I mean, you know, he holds your attention.
It's hard to imagine anyone on the stage these days keeping people, you know, in a hockey arena for two hours for some meandering speech, you know, the way Trump does other than Tucker.
Tucker is the only person who could actually do that.
All right.
So you've had to consume a lot of Tucker, I assume.
So do you have any, are there any, like, random little bugaboos, people who don't, who only see them through clips, any random little things that we should keep our eyes?
Tucker outtakes.
I like sort of figuring out
I guess he doesn't use Zins anymore
He has his own product now
I like figuring out how many he's
Packing during certain shows
That's always entertaining
Yeah
Did you see the bit he did about how Zins
He stopped doing Zins because
Gays were doing Zins
They're putting it up their butts
Which I did not know
I read that article in men's health
I had no idea about
People are putting them up their butt
Yeah
And he wants something stronger
Did you know about that?
Not a lot of Zinning
at Oz in New Orleans, but, you know, Tucker is obviously the arbiter of masculinity in the country.

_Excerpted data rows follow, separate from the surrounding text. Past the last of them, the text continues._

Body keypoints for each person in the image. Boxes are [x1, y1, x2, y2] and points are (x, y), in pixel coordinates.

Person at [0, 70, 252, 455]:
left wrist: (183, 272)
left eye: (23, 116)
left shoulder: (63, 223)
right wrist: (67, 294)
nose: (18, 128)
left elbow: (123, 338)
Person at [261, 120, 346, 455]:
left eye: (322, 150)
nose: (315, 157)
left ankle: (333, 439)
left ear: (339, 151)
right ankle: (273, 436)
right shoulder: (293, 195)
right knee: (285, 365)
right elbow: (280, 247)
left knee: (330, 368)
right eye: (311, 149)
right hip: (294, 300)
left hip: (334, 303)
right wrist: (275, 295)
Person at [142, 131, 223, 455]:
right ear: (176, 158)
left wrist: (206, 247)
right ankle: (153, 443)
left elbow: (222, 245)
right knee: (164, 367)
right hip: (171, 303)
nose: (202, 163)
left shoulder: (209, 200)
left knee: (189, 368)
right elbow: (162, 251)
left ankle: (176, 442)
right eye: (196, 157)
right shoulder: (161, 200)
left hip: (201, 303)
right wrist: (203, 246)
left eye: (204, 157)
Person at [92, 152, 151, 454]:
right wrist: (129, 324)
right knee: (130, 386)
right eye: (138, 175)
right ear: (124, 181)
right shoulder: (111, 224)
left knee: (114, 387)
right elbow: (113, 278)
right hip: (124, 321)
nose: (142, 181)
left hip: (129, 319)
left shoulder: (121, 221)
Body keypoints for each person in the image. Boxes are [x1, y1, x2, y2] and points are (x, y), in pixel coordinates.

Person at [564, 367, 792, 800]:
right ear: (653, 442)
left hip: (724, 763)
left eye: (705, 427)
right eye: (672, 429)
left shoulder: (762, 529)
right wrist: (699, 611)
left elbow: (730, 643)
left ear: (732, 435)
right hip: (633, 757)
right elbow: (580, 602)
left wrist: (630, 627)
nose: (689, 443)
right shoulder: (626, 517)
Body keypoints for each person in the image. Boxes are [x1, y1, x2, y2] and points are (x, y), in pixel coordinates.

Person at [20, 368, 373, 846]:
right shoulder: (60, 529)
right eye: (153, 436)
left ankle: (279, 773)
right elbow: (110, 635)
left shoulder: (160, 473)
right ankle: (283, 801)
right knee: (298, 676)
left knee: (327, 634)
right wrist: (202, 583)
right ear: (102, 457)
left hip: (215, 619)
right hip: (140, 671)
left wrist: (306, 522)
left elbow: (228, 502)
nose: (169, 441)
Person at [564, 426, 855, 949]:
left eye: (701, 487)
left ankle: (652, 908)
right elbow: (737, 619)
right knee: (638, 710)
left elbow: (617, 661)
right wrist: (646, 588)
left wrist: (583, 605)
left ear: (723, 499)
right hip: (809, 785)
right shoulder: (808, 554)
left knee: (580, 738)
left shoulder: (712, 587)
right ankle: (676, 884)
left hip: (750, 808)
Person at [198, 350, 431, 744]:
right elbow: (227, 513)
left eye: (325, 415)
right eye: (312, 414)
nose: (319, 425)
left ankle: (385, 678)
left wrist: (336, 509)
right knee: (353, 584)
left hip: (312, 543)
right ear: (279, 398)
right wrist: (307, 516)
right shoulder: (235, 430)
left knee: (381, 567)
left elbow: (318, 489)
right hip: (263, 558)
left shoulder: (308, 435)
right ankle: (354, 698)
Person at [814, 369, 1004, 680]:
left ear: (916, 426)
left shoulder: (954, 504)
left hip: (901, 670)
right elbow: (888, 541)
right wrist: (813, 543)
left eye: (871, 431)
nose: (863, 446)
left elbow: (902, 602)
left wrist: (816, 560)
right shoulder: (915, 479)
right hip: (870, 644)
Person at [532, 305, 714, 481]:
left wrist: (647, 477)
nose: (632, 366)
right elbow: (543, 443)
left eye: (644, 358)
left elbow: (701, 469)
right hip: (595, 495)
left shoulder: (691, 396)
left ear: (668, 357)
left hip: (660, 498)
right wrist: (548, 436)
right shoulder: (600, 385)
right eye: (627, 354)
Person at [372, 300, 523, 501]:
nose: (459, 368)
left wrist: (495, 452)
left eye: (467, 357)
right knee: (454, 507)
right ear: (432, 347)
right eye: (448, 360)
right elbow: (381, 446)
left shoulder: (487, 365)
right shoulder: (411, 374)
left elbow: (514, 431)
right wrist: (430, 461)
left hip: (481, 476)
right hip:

That was a new theory for me, the gays in stuff.
And you feel it was.
That's Jason Zengarly.
Sorry.
He had to suffer through a lot of hours of Tucker in order to get this book hated by all the right people.
Tucker Carlson, the unraveling of the conservative mind.
So go check it out.
He did the works you don't have to.
I appreciate it, brother.
And hope talking again soon, all right?
Thanks, thanks, dude.
All right. Thanks to Governor Tim Walz and to Jason Zengarly. We have some great guests coming this week. And we're going to be with you minute to minute as new information comes out about the fallout in Minnesota. So look forward to seeing you back here tomorrow. Have a good one. Peace.